■ **DIRECTIVE**
Which lines in the data below contain the string "matches"? Pull out each of those lines in full.

■ **GIVEN RECORDS**
== == ==
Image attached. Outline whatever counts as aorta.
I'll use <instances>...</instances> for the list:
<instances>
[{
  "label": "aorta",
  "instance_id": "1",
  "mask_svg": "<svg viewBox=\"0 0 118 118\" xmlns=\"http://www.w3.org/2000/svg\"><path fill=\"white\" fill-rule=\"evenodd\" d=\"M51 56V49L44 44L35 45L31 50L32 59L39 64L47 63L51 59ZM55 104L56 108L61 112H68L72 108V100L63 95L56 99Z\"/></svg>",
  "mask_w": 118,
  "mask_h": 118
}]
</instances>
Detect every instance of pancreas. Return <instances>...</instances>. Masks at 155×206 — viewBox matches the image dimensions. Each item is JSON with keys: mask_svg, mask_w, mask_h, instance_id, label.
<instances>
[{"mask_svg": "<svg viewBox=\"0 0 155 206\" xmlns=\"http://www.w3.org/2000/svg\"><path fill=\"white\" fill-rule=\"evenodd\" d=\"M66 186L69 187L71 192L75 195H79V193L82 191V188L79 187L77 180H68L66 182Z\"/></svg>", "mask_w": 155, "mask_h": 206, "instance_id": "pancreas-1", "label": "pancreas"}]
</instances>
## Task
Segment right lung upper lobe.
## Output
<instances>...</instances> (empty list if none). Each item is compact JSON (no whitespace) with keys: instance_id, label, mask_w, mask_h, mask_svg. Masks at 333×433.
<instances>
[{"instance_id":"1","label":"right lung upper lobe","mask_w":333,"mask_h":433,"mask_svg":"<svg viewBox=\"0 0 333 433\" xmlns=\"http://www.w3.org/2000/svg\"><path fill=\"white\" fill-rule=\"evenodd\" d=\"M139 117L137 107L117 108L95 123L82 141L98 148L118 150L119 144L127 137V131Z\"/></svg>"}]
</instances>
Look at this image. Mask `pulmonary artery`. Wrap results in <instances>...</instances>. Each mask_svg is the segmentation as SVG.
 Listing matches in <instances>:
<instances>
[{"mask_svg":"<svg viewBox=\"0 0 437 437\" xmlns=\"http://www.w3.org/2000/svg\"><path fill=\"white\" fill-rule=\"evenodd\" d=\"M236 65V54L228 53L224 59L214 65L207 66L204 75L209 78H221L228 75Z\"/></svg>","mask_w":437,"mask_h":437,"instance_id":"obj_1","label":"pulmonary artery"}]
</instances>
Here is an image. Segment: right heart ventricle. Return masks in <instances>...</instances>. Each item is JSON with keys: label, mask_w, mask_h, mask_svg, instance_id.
== == ==
■ **FINAL RESULT**
Detect every instance of pancreas. Return <instances>...</instances>. Masks at 155×206 — viewBox matches the image dimensions. Each item is JSON with keys: mask_svg, mask_w, mask_h, instance_id, label.
 Listing matches in <instances>:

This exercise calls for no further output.